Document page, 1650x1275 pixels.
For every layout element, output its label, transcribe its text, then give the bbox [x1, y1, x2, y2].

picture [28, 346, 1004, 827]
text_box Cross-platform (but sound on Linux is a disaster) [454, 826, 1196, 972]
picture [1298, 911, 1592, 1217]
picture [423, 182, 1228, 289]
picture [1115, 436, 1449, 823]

◆ ◆ ◆ ◆ ◆ ◆ ◆

* [AIM]: Print every line of the records above unchanged, character for character.

* [SOLUTION TO THIS TASK]:
Document page, 1650x1275 pixels.
For every layout element, output its label, transcribe its text, then give the bbox [x1, y1, x2, y2].

picture [28, 346, 1004, 827]
text_box Cross-platform (but sound on Linux is a disaster) [454, 826, 1196, 972]
picture [1298, 911, 1592, 1217]
picture [423, 182, 1228, 289]
picture [1115, 436, 1449, 823]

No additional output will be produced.